HMRC_trust_registration_service_TRS

Press release: Bigger burdens ahead for many trustees

2 March, 2020

In its response1 to a Government consultation, the ATT welcomes confirmation in the consultation document that jointly held property and some insurance policies will be out of scope of the expansion of the UK register of trusts. But the ATT is concerned that other provisions remain too wide and will place unreasonable burdens on trustees.

Under current anti-money laundering regulations, the UK maintains a register of trusts which pay certain UK taxes. The register contains details of the key individuals involved in each reported trust, and includes details of those who set up a trust, those who run a trust and those who may benefit from a trust.

But by 10 March 2022, the UK is required to implement an EU Directive which will require all UK trusts2 to register on the UK register of trusts - regardless of whether they have UK tax liabilities - unless they fall within certain narrowly defined exclusions. This is a challenge for the UK because trusts can arise in many day-to-day financial arrangements – and the new rules could increase the number of registrations from around 200,000 existing registrations into the millions.

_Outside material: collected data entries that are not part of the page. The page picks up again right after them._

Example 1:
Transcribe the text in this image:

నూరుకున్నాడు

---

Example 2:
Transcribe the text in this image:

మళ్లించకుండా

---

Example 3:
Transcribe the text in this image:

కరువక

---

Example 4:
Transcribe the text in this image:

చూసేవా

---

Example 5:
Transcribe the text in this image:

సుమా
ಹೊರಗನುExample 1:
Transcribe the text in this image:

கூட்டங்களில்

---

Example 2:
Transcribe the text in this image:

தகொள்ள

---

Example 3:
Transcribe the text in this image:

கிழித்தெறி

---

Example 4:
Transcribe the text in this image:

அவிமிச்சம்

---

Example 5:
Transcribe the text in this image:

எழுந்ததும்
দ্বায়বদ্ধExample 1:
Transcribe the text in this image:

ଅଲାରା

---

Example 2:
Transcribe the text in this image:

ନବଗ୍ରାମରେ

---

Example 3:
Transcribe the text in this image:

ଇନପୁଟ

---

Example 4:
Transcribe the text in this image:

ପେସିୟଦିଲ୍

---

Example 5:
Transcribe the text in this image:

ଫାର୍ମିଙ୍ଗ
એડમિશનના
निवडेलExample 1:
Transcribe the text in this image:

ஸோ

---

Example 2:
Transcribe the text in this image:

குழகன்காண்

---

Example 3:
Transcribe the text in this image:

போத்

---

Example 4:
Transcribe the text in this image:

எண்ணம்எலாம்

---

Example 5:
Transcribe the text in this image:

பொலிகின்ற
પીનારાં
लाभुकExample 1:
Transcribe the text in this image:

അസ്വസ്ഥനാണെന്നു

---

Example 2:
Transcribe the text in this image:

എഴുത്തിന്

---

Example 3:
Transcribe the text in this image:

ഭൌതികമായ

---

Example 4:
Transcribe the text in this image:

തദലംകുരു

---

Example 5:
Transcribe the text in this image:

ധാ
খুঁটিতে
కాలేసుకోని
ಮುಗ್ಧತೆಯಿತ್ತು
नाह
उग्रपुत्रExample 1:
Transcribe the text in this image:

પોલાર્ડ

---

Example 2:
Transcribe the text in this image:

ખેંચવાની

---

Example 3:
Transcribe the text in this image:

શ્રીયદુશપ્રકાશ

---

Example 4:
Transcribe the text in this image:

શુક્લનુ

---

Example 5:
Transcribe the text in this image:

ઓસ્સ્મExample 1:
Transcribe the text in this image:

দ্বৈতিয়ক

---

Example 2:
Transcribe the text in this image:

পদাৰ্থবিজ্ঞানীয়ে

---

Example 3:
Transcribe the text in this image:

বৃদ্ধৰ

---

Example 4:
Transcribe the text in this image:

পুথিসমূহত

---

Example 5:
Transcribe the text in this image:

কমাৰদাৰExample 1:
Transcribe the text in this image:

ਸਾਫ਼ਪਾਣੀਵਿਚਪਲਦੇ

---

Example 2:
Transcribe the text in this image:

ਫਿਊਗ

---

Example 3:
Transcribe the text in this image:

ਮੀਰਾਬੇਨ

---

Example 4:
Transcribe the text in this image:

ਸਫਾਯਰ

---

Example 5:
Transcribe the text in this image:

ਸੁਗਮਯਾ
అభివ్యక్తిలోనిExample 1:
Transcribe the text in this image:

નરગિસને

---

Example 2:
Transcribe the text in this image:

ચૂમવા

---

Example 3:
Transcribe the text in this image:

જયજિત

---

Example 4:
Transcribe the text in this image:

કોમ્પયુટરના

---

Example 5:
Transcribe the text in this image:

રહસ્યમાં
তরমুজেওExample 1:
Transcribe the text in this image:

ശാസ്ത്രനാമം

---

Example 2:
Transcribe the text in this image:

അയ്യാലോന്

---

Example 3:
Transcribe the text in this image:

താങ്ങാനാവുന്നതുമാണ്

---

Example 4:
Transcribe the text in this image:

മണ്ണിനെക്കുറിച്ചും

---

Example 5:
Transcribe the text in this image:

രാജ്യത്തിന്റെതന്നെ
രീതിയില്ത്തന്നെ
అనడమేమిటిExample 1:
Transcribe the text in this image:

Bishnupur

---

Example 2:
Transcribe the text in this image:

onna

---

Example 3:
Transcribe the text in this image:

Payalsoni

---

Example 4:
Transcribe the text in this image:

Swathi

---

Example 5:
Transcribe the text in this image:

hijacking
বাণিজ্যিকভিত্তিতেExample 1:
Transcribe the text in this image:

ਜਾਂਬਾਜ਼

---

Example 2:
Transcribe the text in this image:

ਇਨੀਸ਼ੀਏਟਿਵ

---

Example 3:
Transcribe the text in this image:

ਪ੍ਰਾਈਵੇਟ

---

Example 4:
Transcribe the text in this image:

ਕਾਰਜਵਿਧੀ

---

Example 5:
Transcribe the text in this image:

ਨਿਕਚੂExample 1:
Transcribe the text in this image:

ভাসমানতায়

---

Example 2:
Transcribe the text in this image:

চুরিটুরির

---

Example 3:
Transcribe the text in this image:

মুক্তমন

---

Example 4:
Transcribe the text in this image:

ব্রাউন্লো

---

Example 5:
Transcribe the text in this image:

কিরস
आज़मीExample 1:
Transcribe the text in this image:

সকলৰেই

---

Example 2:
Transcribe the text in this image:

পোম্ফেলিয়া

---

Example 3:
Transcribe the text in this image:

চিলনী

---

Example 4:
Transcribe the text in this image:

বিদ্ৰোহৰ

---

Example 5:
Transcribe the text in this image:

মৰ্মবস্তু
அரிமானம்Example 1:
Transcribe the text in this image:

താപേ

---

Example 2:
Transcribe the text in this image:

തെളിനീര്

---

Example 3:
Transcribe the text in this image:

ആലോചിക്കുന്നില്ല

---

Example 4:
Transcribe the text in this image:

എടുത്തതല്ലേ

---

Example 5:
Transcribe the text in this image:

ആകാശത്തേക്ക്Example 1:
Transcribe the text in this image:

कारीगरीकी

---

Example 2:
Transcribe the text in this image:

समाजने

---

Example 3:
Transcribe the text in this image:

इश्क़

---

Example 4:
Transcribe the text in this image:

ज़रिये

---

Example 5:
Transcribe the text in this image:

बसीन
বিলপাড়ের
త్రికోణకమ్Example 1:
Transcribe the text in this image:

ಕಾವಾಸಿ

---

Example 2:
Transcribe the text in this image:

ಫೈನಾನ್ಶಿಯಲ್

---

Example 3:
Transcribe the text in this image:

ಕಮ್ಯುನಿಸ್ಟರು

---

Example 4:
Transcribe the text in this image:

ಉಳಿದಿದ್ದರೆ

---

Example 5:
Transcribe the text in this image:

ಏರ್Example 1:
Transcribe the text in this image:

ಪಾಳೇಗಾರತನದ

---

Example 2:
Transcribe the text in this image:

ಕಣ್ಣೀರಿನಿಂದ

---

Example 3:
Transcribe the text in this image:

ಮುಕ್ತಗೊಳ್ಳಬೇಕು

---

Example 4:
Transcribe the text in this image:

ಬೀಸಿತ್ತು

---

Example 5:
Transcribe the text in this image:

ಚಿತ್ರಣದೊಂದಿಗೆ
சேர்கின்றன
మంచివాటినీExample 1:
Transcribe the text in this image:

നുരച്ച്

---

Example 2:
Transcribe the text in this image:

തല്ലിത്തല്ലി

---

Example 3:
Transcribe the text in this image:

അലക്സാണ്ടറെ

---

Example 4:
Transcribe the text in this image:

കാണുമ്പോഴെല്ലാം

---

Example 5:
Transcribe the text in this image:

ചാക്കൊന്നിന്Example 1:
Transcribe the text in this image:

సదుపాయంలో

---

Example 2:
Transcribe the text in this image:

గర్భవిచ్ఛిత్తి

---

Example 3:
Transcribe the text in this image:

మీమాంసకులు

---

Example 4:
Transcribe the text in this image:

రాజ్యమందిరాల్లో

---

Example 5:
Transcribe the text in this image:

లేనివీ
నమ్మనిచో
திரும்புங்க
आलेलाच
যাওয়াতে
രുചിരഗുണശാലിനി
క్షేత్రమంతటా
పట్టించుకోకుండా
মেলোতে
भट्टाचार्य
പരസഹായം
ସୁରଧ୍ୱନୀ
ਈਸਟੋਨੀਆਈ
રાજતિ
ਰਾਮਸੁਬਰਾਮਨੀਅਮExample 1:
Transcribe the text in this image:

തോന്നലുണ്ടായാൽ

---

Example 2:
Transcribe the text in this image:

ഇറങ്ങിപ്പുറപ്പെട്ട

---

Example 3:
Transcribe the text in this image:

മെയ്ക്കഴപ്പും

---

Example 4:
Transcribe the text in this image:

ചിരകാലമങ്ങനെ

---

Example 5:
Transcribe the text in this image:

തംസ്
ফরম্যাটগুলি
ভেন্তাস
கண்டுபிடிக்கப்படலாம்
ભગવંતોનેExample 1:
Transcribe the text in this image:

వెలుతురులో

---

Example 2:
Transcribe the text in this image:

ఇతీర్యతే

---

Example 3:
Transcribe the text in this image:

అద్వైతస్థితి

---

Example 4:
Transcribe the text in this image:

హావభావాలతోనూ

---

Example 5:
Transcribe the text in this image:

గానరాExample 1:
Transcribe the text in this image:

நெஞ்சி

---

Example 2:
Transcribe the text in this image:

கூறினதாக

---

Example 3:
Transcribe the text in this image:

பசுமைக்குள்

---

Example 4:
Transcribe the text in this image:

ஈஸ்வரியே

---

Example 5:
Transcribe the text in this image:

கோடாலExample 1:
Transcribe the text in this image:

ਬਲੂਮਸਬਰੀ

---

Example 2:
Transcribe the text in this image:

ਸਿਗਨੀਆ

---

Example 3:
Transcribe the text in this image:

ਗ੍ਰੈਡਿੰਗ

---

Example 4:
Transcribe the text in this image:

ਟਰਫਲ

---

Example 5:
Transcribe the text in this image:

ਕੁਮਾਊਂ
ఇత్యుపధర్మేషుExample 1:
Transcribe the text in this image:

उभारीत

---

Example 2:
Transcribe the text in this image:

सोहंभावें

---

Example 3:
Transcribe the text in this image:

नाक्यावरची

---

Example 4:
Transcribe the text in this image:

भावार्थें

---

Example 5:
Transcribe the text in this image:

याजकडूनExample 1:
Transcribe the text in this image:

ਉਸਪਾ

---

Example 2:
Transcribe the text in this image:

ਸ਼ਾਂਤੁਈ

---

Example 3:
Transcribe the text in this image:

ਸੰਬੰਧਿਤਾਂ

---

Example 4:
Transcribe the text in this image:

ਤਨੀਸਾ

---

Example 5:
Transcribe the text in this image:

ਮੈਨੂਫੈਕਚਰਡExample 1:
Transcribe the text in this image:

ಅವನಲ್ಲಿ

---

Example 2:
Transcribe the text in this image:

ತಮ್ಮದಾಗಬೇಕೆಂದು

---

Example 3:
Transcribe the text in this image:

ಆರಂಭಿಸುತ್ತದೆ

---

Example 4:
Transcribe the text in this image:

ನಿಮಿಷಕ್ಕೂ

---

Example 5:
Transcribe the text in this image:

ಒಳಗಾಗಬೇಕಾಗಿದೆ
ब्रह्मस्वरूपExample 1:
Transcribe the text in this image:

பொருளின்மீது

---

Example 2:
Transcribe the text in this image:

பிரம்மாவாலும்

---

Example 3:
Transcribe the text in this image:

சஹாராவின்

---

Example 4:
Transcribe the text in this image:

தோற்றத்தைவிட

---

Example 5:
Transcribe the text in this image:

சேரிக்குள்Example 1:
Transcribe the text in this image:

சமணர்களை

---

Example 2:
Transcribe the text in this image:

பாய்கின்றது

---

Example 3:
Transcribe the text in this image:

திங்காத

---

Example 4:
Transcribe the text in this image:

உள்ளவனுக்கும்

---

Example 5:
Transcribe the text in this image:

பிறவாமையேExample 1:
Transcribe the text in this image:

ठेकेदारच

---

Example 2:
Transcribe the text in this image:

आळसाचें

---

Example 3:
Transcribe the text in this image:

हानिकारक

HMRC and the Treasury are consulting jointly on which trusts can be considered to be outside the scope of the EU Directive to register – either because they are at low risk for money laundering or because information about the trust is held elsewhere.  

Jeremy Coker, President of the ATT, said:

“We welcome the confirmation that joint held property will be outside the scope of registration. All jointly held property is effectively considered to be held in trust under UK law and without this exclusion anyone owning a home jointly with a spouse, partner or friend could have been required to register their ownership details on the Trust Register, as well as on the Land Register. This would have been a horrendous and easy to overlook burden on homeowners.

“We are pleased to see that insurance policies which pay out on the death or terminal illness of the insured and which have been placed in a trust will be out of scope. Many people with such policies may not appreciate that these policies are held in trust in the first place. Registration would have been exceedingly difficult to enforce.

“The rules still leave a lot of trusts potentially in scope, including family trusts which may have no liquid assets or are effectively dormant, trusts with very small asset values and insurance policies which do not meet the exclusion conditions. We think that more of these trusts should be excluded for the sake of simplicity and proportionality.”

When the legislation has been finalised, the next concern is how to inform all those potentially affected.

Jeremy Coker continued:

“Communicating these changes is going to be very challenging as trusts can easily be overlooked or forgotten until, say, a death or a property sale. HMRC must publish clear guidance which sets out which situations are intended to be in scope and what will be out of scope. Such guidance will be essential for trustees who cannot access funds from the trust in order to pay for advice.”


Notes for editors

  1. The technical requirements are for all UK express trusts and some non-EU resident express trusts to be registered on the UK Trust Register. An express trust is broadly one which has arisen under the clear intention of the settlor – for example a trust created by a will or in life, so excludes certain trusts that arise automatically by operation of law.
  2. The objective of 5MLD is to ensure that the UK’s anti-money laundering and counter terrorist financing regime is up-to-date, effective and proportionate by increasing transparency in a number of different areas, including trusts. The UK is implementing 5MLD as EU members were required to transpose the provisions into their national law by 10 January 2020 which was before the UK left the EU.